Was denn auch sonst? *fg*

 *firefly wrote:*   

> öhm swap partitionen tauchen nicht als gemounted in der ausgabe von mount auf.

 

genau daran liegt es!

 *firefly wrote:*   

> schau mal in der datei /proc/swaps

  die hat Knoppix nicht.

 *firefly wrote:*   

> ich vermute knoppix hat die swap partition beim booten erkannt und dann direkt verwendet.

 

bingo

 *firefly wrote:*   

> swapoff /dev/sda2

 

das hats getan!

Dadurch, daß er sowieso schon das gemacht hat, was ich wollte, hätte ich einfach nur weitermachen müssen.

tztztztz

danke!

----------

## firefly

 *obscurus wrote:*   

>  *obscurus wrote:*   Kann ja wieder nur ne Kleinigkeit sein... 
> 
> Was denn auch sonst? *fg*
> 
>  *firefly wrote:*   öhm swap partitionen tauchen nicht als gemounted in der ausgabe von mount auf. 
> ...

### AUFLISTUNG
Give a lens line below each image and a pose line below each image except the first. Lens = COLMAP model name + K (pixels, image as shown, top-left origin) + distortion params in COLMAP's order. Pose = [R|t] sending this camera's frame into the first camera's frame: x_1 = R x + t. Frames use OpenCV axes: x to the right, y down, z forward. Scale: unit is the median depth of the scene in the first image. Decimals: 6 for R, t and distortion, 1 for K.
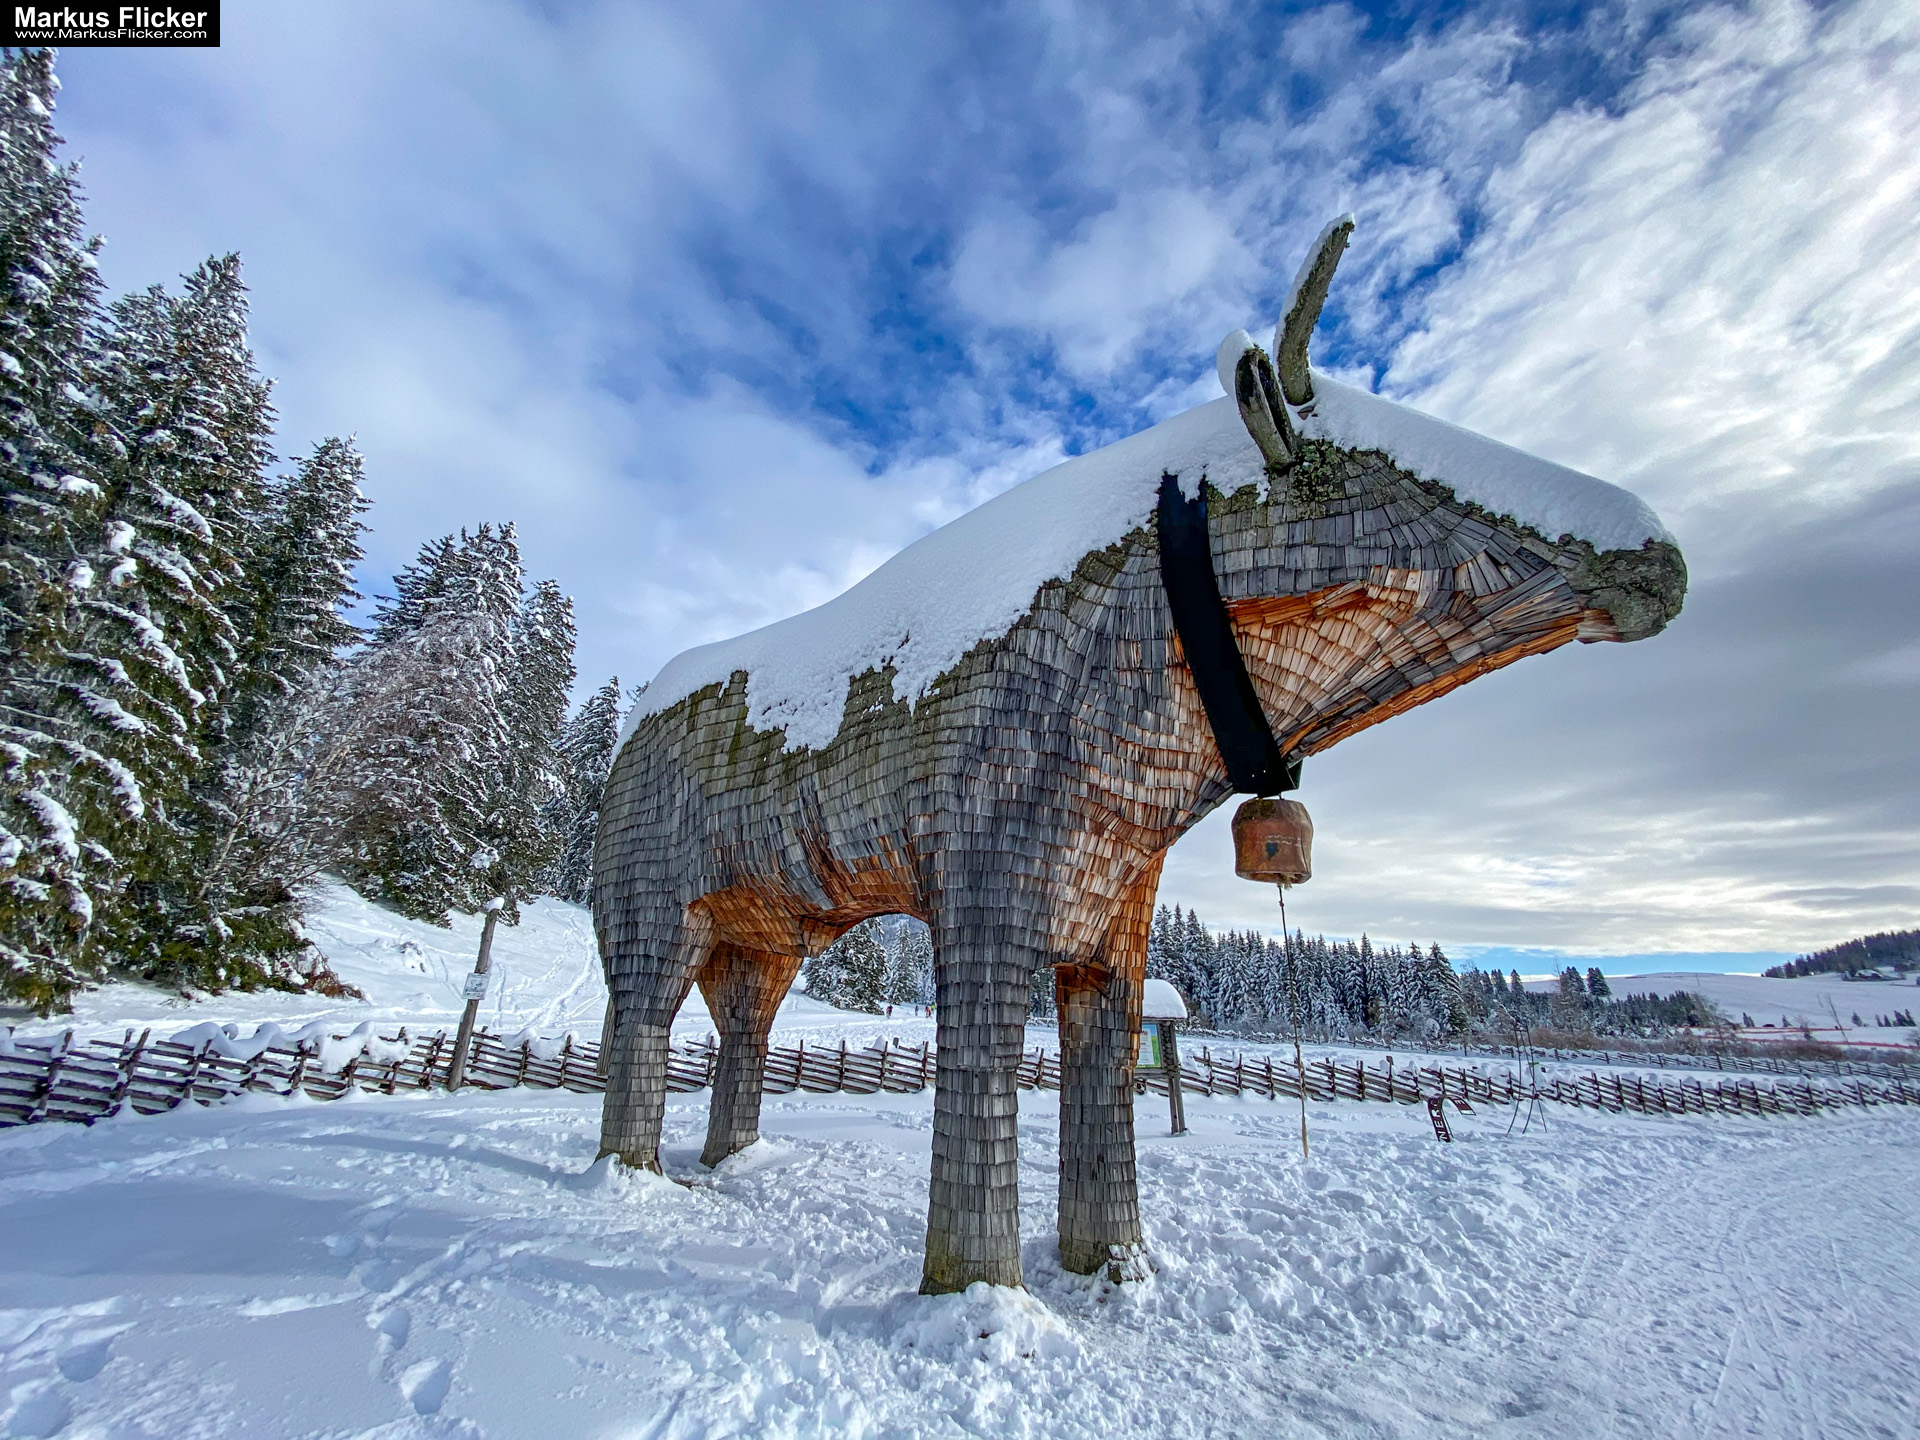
lens RADIAL K [[770.4, 0, 960.0], [0, 770.4, 720.0], [0, 0, 1]] dist [-0.000388, -0.002547]
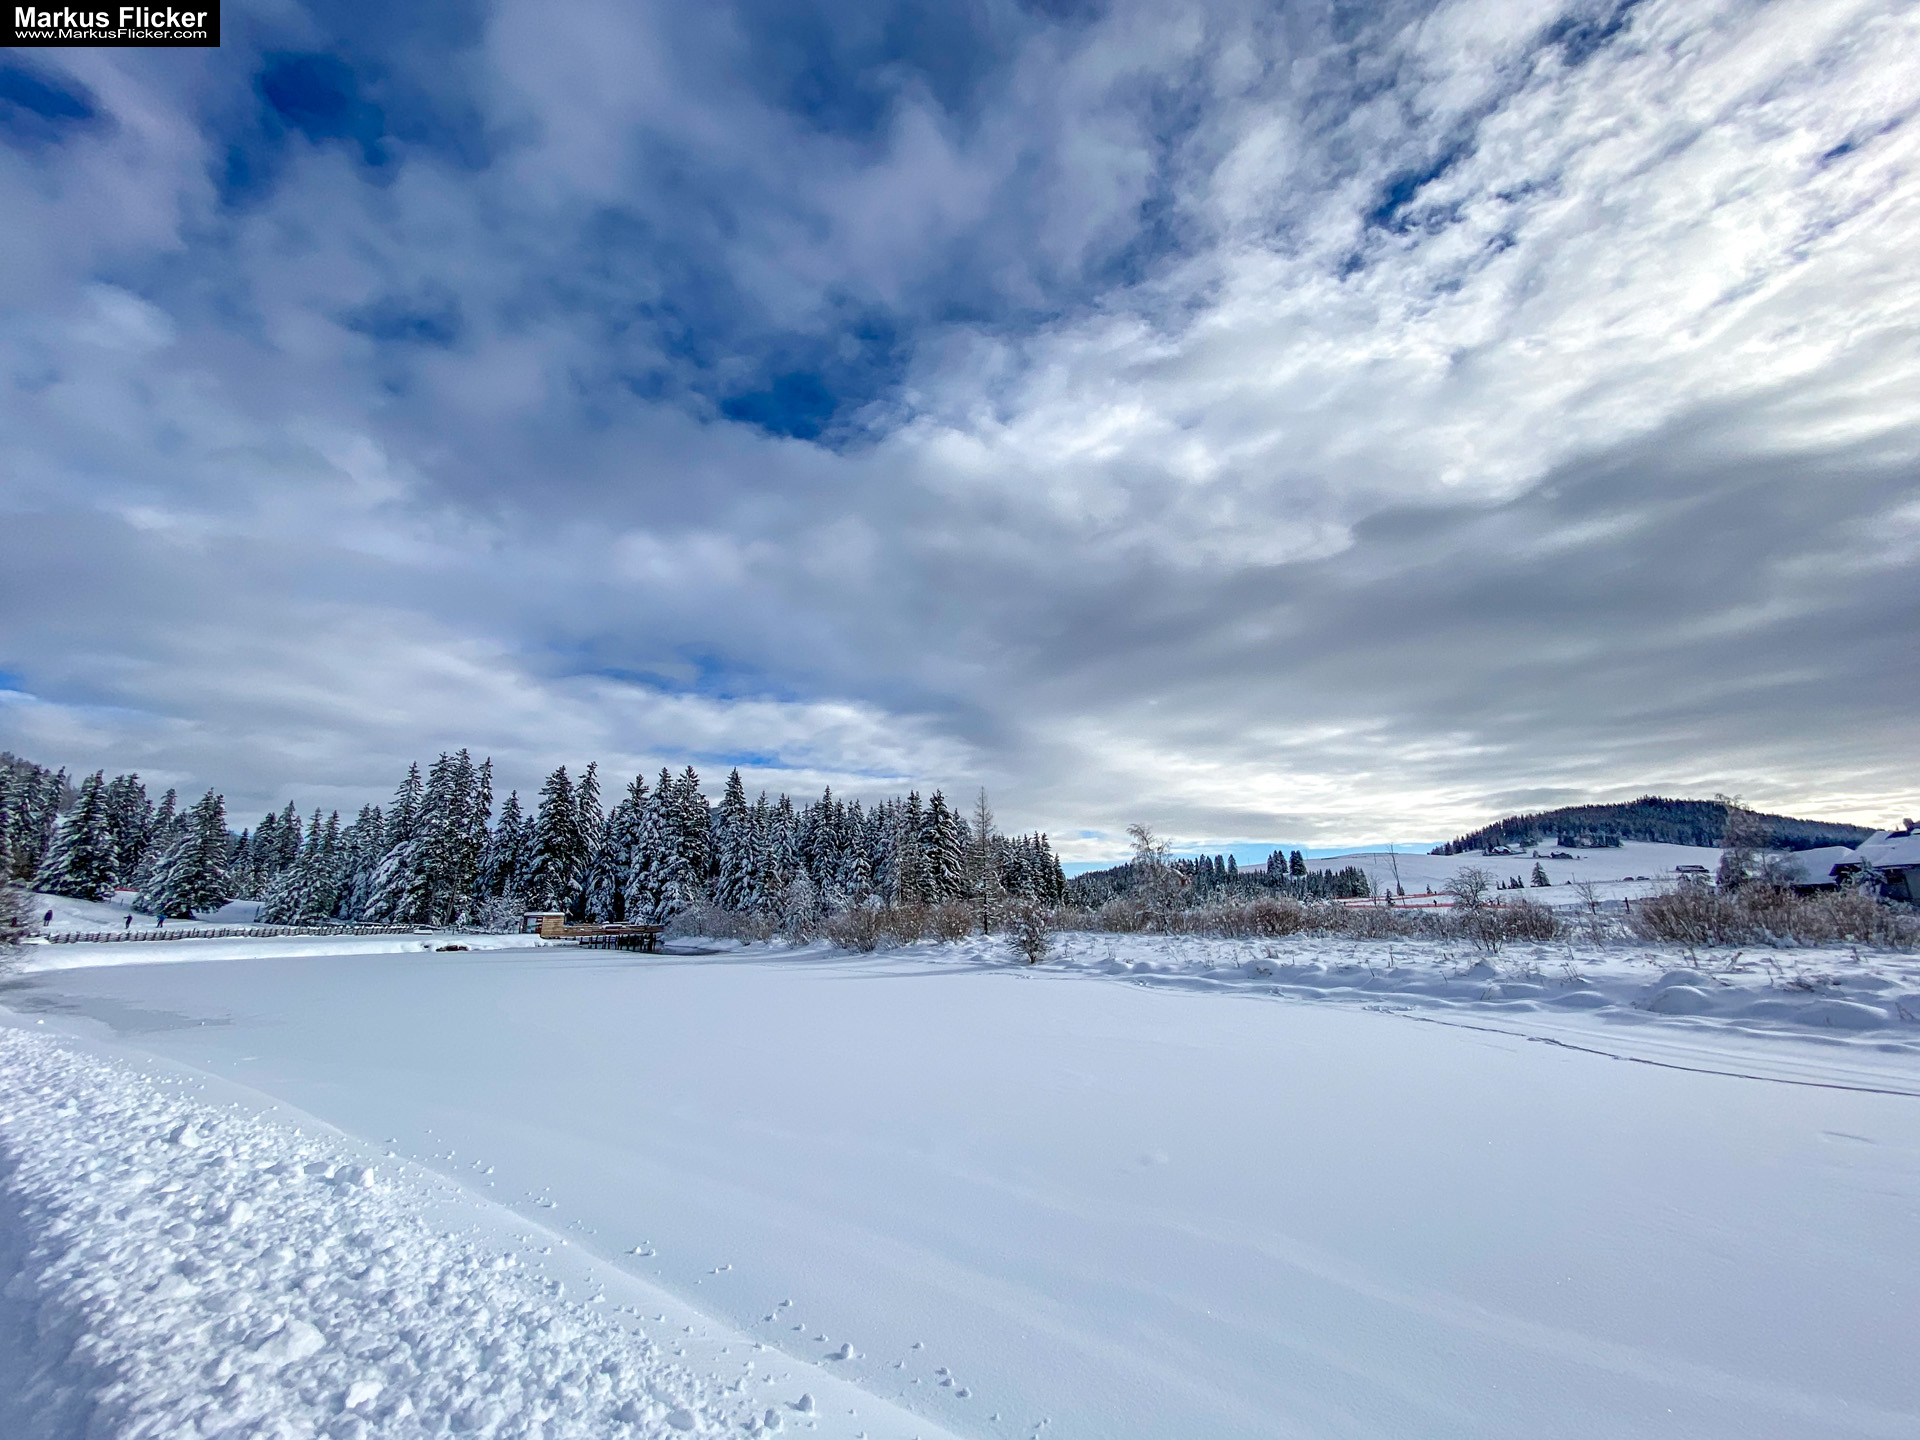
lens RADIAL K [[770.4, 0, 960.0], [0, 770.4, 720.0], [0, 0, 1]] dist [-0.000388, -0.002547]
pose [[0.972100, 0.005419, 0.234506, 0.130280], [-0.031919, 0.993490, 0.109355, 0.041553], [-0.232387, -0.113789, 0.965944, 0.092485]]
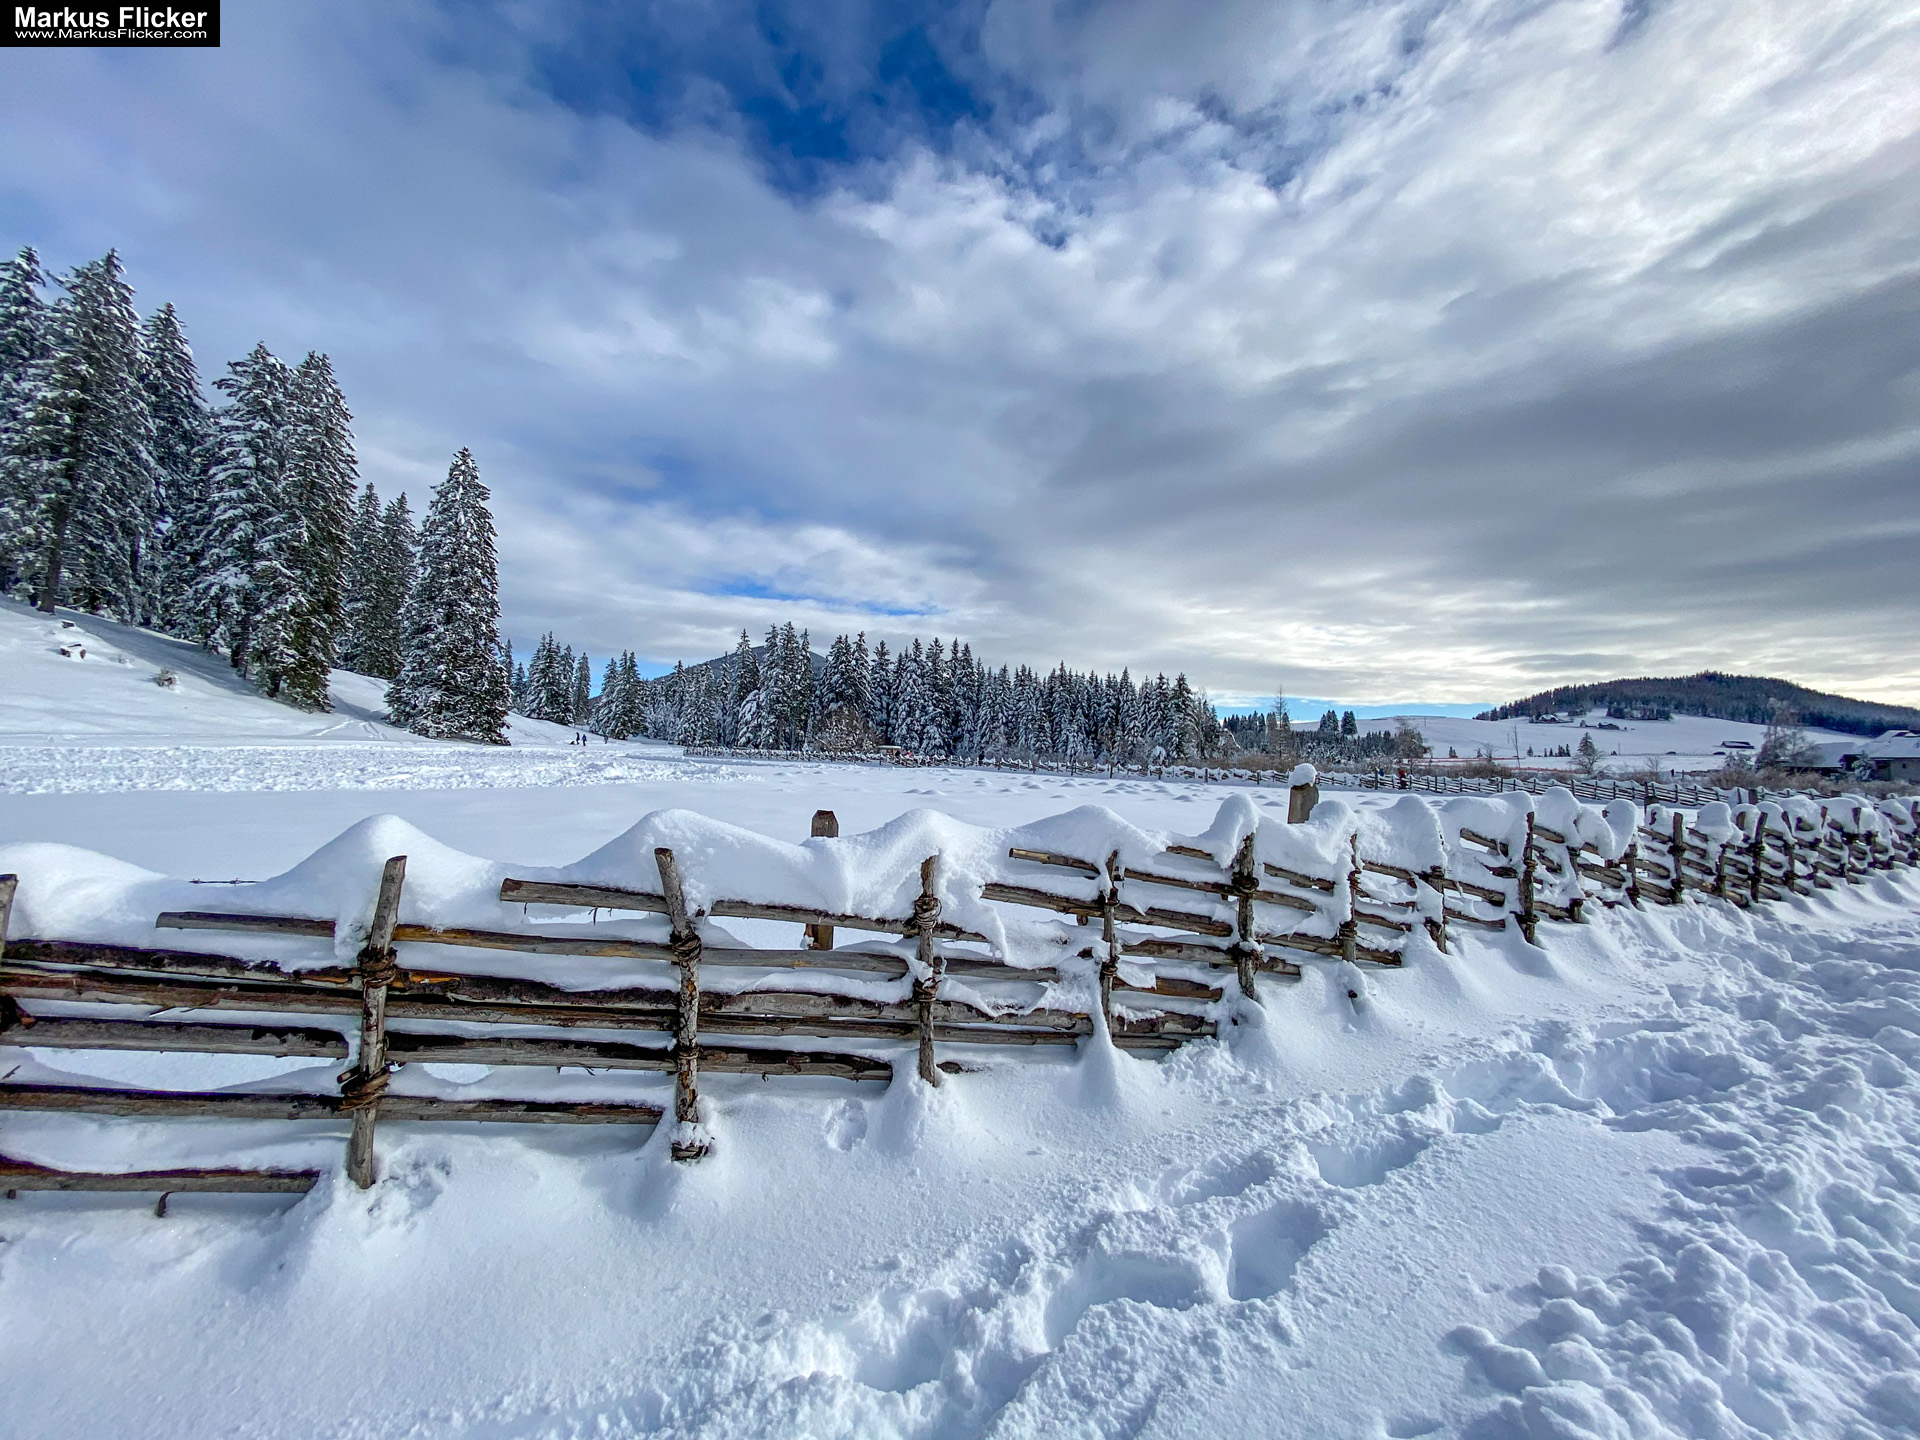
lens RADIAL K [[770.4, 0, 960.0], [0, 770.4, 720.0], [0, 0, 1]] dist [-0.000388, -0.002547]
pose [[0.981548, -0.000846, 0.191215, 0.044023], [-0.059369, 0.949222, 0.308954, 0.017584], [-0.181767, -0.314605, 0.931657, 0.037743]]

### AUFGABEN
• a. Entnehmen Sie dem Übungstext wörtlich den Abschnitt von „genau daran liegt“ bis „dann direkt verwendet.“.
• b. Welche Datei hat Knoppix laut dem Übungstext nicht?
• c. Führen Sie den Übungstext über die Swap-Partition unter Knoppix im Anschluss an seinen letzten Satz fort.

### ANTWORTEN JE AUFGABE
• a.
genau daran liegt es!

 *firefly wrote:*   

> schau mal in der datei /proc/swaps

  die hat Knoppix nicht.

 *firefly wrote:*   

> ich vermute knoppix hat die swap partition beim booten erkannt und dann direkt verwendet.

• b. Die Datei /proc/swaps.

• c.
kann nicht sein, das knoppix diese Datei nicht hat, denn die wird vom kernel angelegt, da der inhalt von /proc  vom kernel erzeugte wird.

----------

## obscurus

 *firefly wrote:*   

>  *obscurus wrote:*    *firefly wrote:*   schau mal in der datei /proc/swaps  die hat Knoppix nicht. 
> 
> kann nicht sein, das knoppix diese Datei nicht hat, denn die wird vom kernel angelegt, da der inhalt von /proc  vom kernel erzeugte wird.

 

natürlich hast du recht!

Ich weiß nicht wo ich gestern nachgesehen hatte...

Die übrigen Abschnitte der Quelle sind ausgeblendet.